Apply function to chunks of H5 data in ligerDataset object

h5 calculation wrapper, that runs specified calculation with on-disk matrix in chunks

H5Apply(
  object,
  FUN,
  init = NULL,
  useData = c("rawData", "normData"),
  chunkSize = 1000,
  verbose = getOption("ligerVerbose"),
  ...
)

`object`	A ligerDataset object.
`FUN`	A function that is applied to each chunk. See detail for restrictions.
`init`	Initialized result if it need to be updated iteratively. Default `NULL`.
`useData`	The slot name of the data to be processed. Choose from `"rawData"`, `"normData"`, `"scaleData"`. Default `"rawData"`.
`chunkSize`	Number if columns to be included in each chunk. Default `1000`.
`verbose`	Logical. Whether to show information of the progress. Default `getOption("ligerVerbose")` which is `TRUE` if users have not set.
`...`	Other arguments to be passed to `FUN`.

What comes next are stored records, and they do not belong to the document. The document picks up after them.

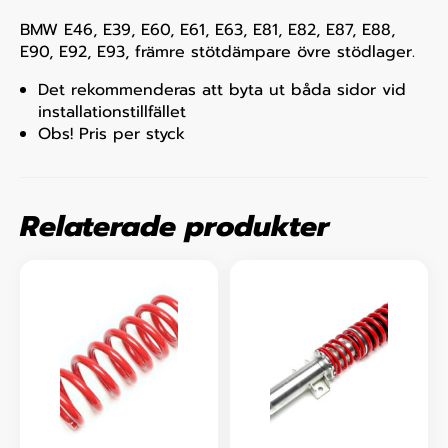
BMW E46, E39, E60, E61, E63, E81, E82, E87, E88,
E90, E92, E93, främre stötdämpare övre stödlager.
Det rekommenderas att byta ut båda sidor vid
installationstillfället
Obs! Pris per styck
Relaterade produkter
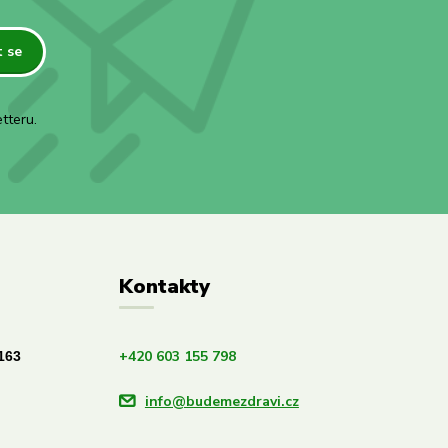
t se
tteru.
Kontakty
+420 603 155 798
163
info@budemezdravi.cz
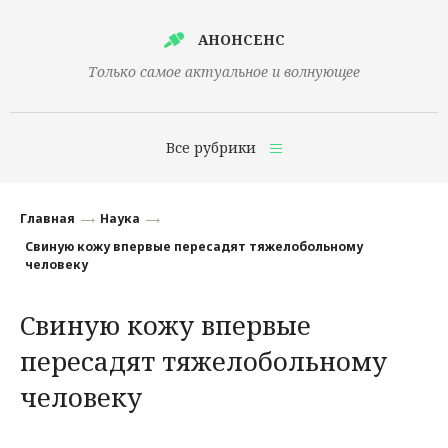
АНОНСЕНС
Только самое актуальное и волнующее
Все рубрики
Главная
Главная
Наука
Финансы
Свиную кожу впервые пересадят тяжелобольному
человеку
Технологии
Свиную кожу впервые
Наука
пересадят тяжелобольному
Культура
человеку
Общество
Политика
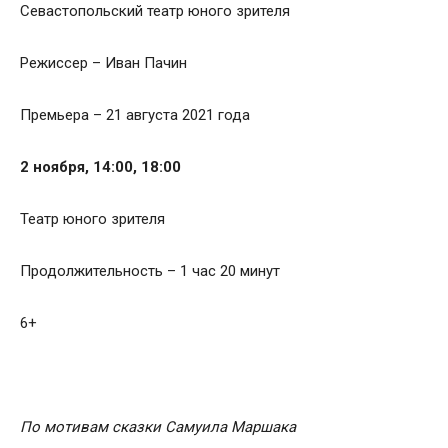
Севастопольский театр юного зрителя
Режиссер – Иван Пачин
Премьера – 21 августа 2021 года
2 ноября, 14:00, 18:00
Театр юного зрителя
Продолжительность – 1 час 20 минут
6+
По мотивам сказки Самуила Маршака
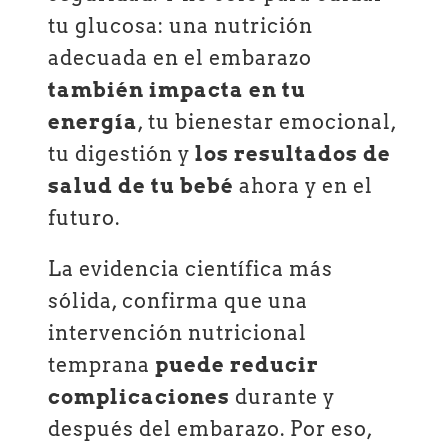
tu glucosa: una nutrición
adecuada en el embarazo
también impacta en tu
energía
, tu bienestar emocional,
tu digestión y
los resultados de
salud de tu bebé
ahora y en el
futuro.
La evidencia científica más
sólida, confirma que una
intervención nutricional
temprana
puede reducir
complicaciones
durante y
después del embarazo. Por eso,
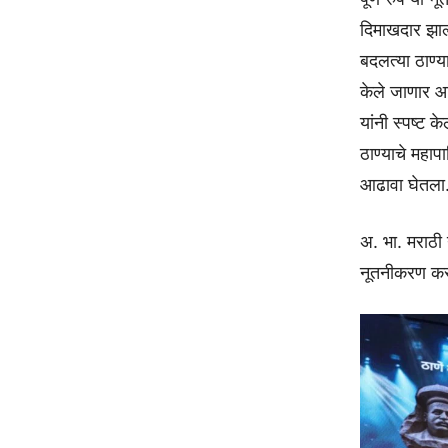
दिमाखदार झाल्य
बदलत्या ठाण्य
केले जाणार आहे
यांनी स्पष्ट के
ठाण्याचे महा
आढावा घेतला
अ. भा. मराठी 
नूतनीकरण करण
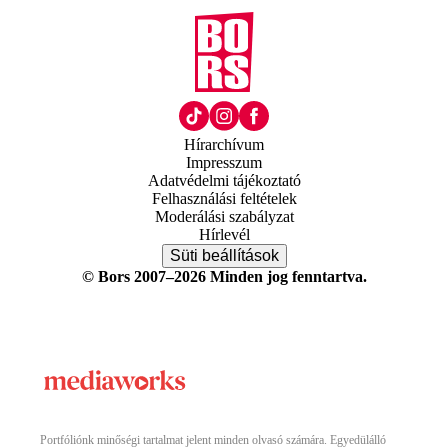
Hírarchívum
Impresszum
Adatvédelmi tájékoztató
Felhasználási feltételek
Moderálási szabályzat
Hírlevél
Süti beállítások
© Bors 2007–2026 Minden jog fenntartva.
Portfóliónk minőségi tartalmat jelent minden olvasó számára. Egyedülálló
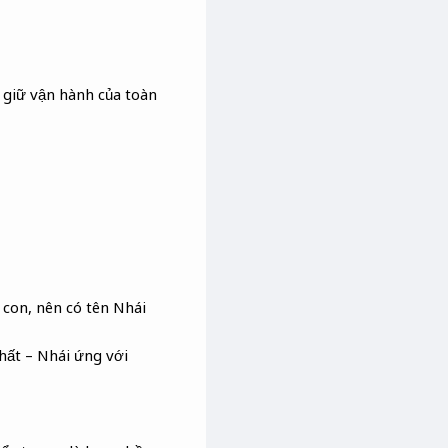
 giữ vận hành của toàn
 con, nên có tên Nhái
hất – Nhái ứng với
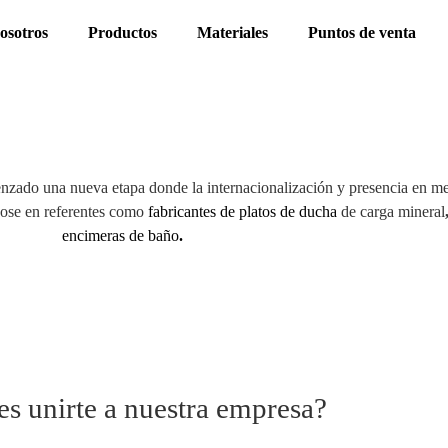
osotros
Productos
Materiales
Puntos de venta
ado una nueva etapa donde la internacionalización y presencia en me
dose en referentes como
fabricantes de platos de ducha
de carga mineral
encimeras de baño
.
es unirte a nuestra empresa?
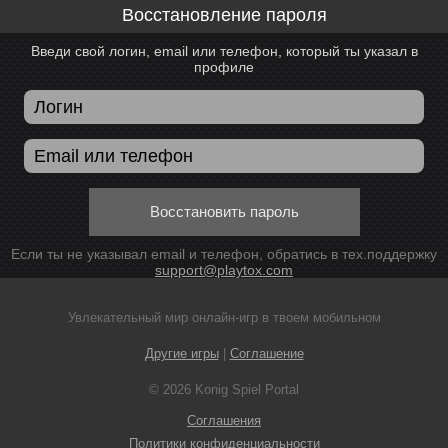
Восстановление пароля
Введи свой логин, email или телефон, который ты указал в
профиле
Восстановить пароль
Если ты не указывал email и телефон, обратись в тех.поддержку
support@playtox.com
Увлекательный мир онлайн-игр в твоем мобильном
Другие игры
|
Соглашение
© 2026 Konig Spiel Portal
Соглашения
Политики конфиденциальности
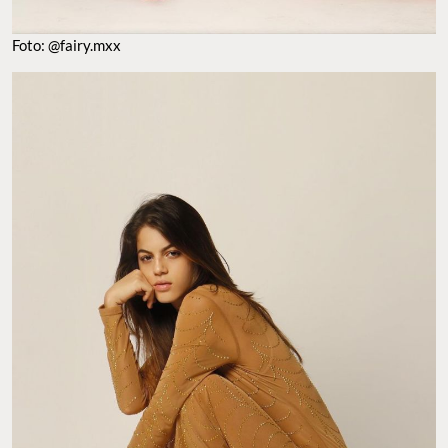
Foto: @fairy.mxx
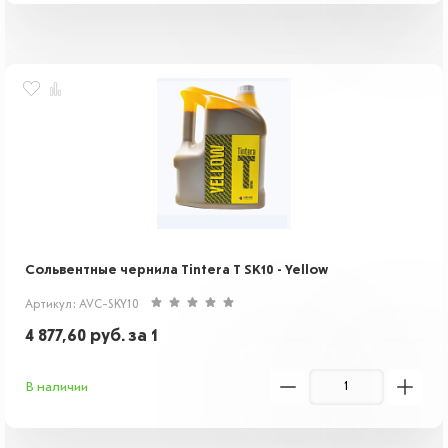
Cольвентные чернила Tintera T SK10 - Yellow
Артикул: AVC-SKY10
4 877,60
руб.
за 1
В наличии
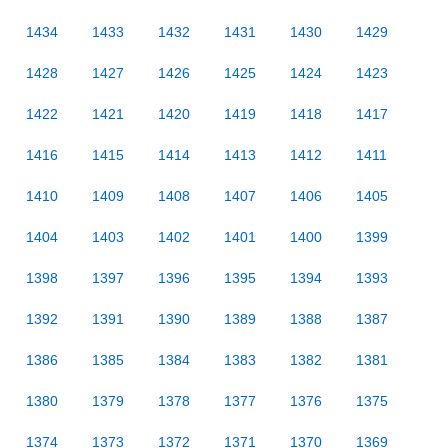
1434
1433
1432
1431
1430
1429
1428
1427
1426
1425
1424
1423
1422
1421
1420
1419
1418
1417
1416
1415
1414
1413
1412
1411
1410
1409
1408
1407
1406
1405
1404
1403
1402
1401
1400
1399
1398
1397
1396
1395
1394
1393
1392
1391
1390
1389
1388
1387
1386
1385
1384
1383
1382
1381
1380
1379
1378
1377
1376
1375
1374
1373
1372
1371
1370
1369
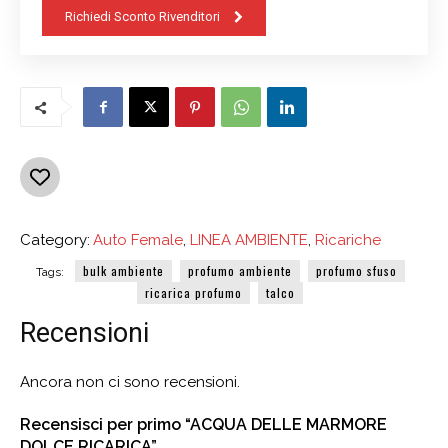
Richiedi Sconto Rivenditori
Category:
Auto Female
,
LINEA AMBIENTE
,
Ricariche
bulk ambiente
profumo ambiente
profumo sfuso
Tags:
ricarica profumo
talco
Recensioni
Ancora non ci sono recensioni.
Recensisci per primo “ACQUA DELLE MARMORE
DOLCE RICARICA”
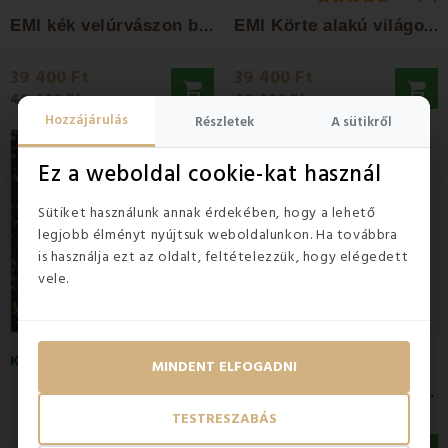
E
MI kék velúrvászon babzsákfotel
E
MI Körte alakú világosbarna velúr...
39 400 Ft
39 400 Ft
48 400 Ft
48 400 Ft
Hozzájárulás
Részletek
A sütikről
Kedvezmény -19%
Ez a weboldal cookie-kat használ
Sütiket használunk annak érdekében, hogy a lehető
legjobb élményt nyújtsuk weboldalunkon. Ha továbbra
is használja ezt az oldalt, feltételezzük, hogy elégedett
vele.
KÉSZLETEN
KÉSZLETEN
MINDENT ELFOGADNI
E
MI Körte alakú sárga műbőr babzsákfotel
EMI Ajándékutalvány
TESTRESZABÁS
39 400 Ft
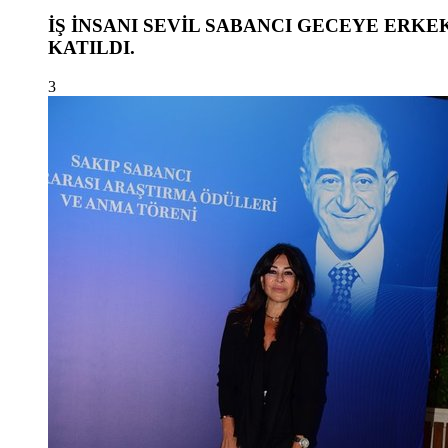
İŞ İNSANI SEVİL SABANCI GECEYE ERKE
KATILDI.
3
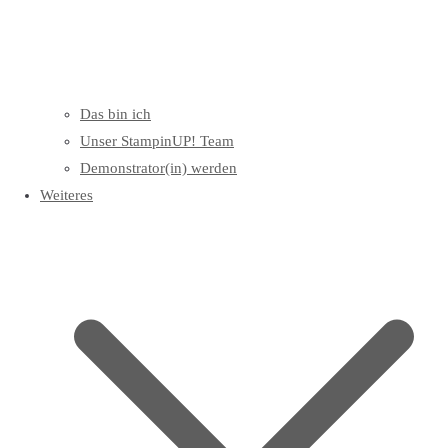
Das bin ich
Unser StampinUP! Team
Demonstrator(in) werden
Weiteres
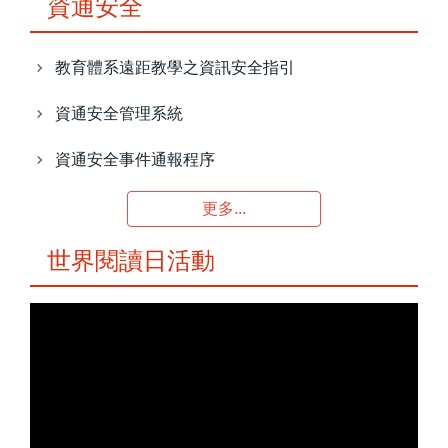
資通安全
教育體系遠距教學之資訊安全指引
資通安全管理系統
資通安全事件通報程序
更多...
世界閱讀日活動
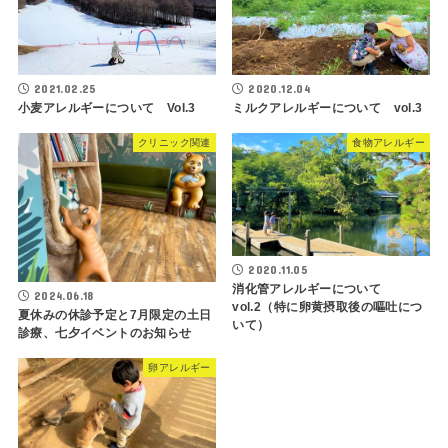
2021.02.25
2020.12.04
小麦アレルギーについて Vol.3
ミルクアレルギーについて vol.3
クリニック関連
食物アレルギー
2020.11.05
消化管アレルギーについて
2024.06.18
vol.2（特に卵黄摂取後の嘔吐につ
夏休みの休診予定と7月限定の土日
いて）
診療、七夕イベントのお知らせ
卵アレルギー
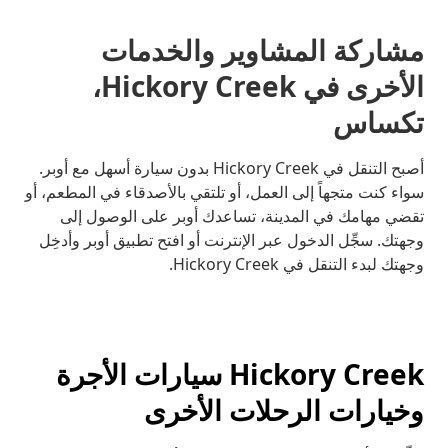
مشاركة المشاوير والخدمات
الأخرى في Hickory Creek،
تكساس
أصبح التنقل في Hickory Creek بدون سيارة أسهل مع أوبر.
سواء كنت متجهاً إلى العمل، أو تلتقي بالأصدقاء في المطعم، أو
تقضي مهامك في المدينة، تساعدك أوبر على الوصول إلى
وجهتك. سجِّل الدخول عبر الإنترنت أو افتح تطبيق أوبر وأدخِل
وجهتك لبدء التنقل في Hickory Creek.
Hickory Creek سيارات الأجرة
وخيارات الرحلات الأخرى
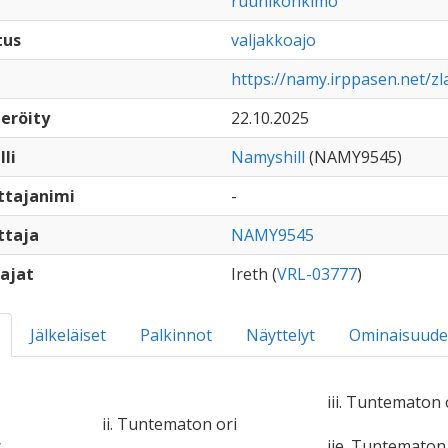
ruunikonkimo
tus
valjakkoajo
https://namy.irppasen.net/zl
eröity
22.10.2025
lli
Namyshill
(NAMY9545)
ttajanimi
-
ttaja
NAMY9545
ajat
Ireth (
VRL-03777
)
Jälkeläiset
Palkinnot
Näyttelyt
Ominaisuude
iii. Tuntematon 
ii. Tuntematon ori
c
iie. Tuntemato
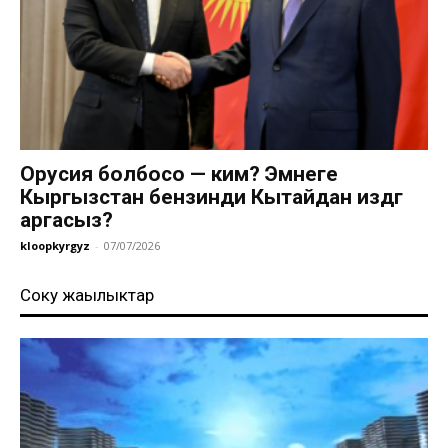
Орусия болбосо — ким? Эмнеге
Кыргызстан бензинди Кытайдан издөөгө
аргасыз?
kloopkyrgyz
-
07/07/2026
Соңку жаңылыктар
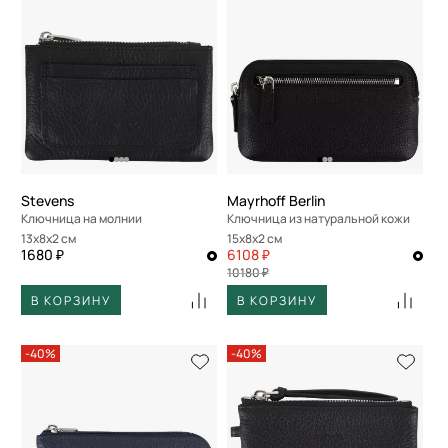
Stevens
Mayrhoff Berlin
Ключница на молнии
Ключница из натуральной кожи
13x8x2 см
15x8x2 см
1680 ₽
6108 ₽
10180 ₽
В КОРЗИНУ
В КОРЗИНУ
-40%
-40%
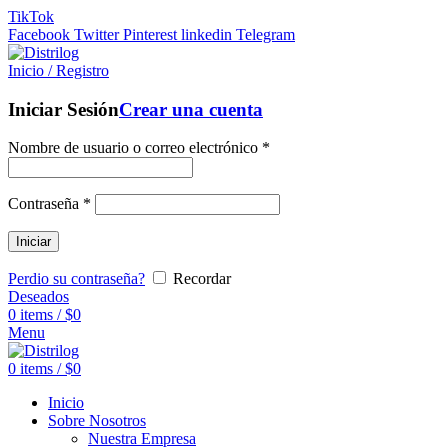
TikTok
Facebook
Twitter
Pinterest
linkedin
Telegram
Inicio / Registro
Iniciar Sesión
Crear una cuenta
Nombre de usuario o correo electrónico
*
Contraseña
*
Iniciar
Perdio su contraseña?
Recordar
Deseados
0
items
/
$
0
Menu
0
items
/
$
0
Inicio
Sobre Nosotros
Nuestra Empresa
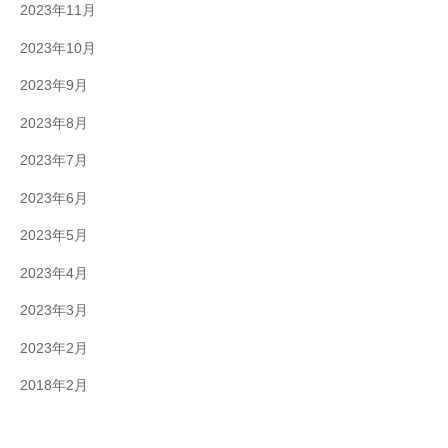
2023年11月
2023年10月
2023年9月
2023年8月
2023年7月
2023年6月
2023年5月
2023年4月
2023年3月
2023年2月
2018年2月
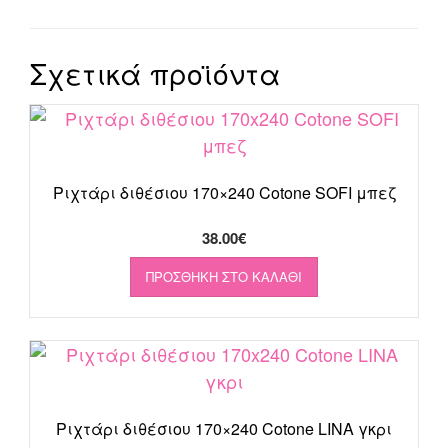
Σχετικά προϊόντα
Ριχτάρι διθέσιου 170×240 Cotone SOFI μπεζ
38.00
€
ΠΡΟΣΘΉΚΗ ΣΤΟ ΚΑΛΆΘΙ
Ριχτάρι διθέσιου 170×240 Cotone LINA γκρι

The FUN function has to have the first four arguments ordered by:

chunk data: A sparse matrix (dgCMatrix-class) containing maximum chunkSize columns.
x-vector index: The index that subscribes the vector of x slot of a dgCMatrix, which points to the values in each chunk. Mostly used when need to write a new sparse matrix to H5 file.
cell index: The column index of each chunk out of the whole original matrix
Initialized result: A customized object, the value passed to H5Apply(init) argument will be passed here in the first iteration. And the returned value of FUN will be iteratively passed here in next chunk iterations. So it is important to keep the object structure of the returned value consistent with init.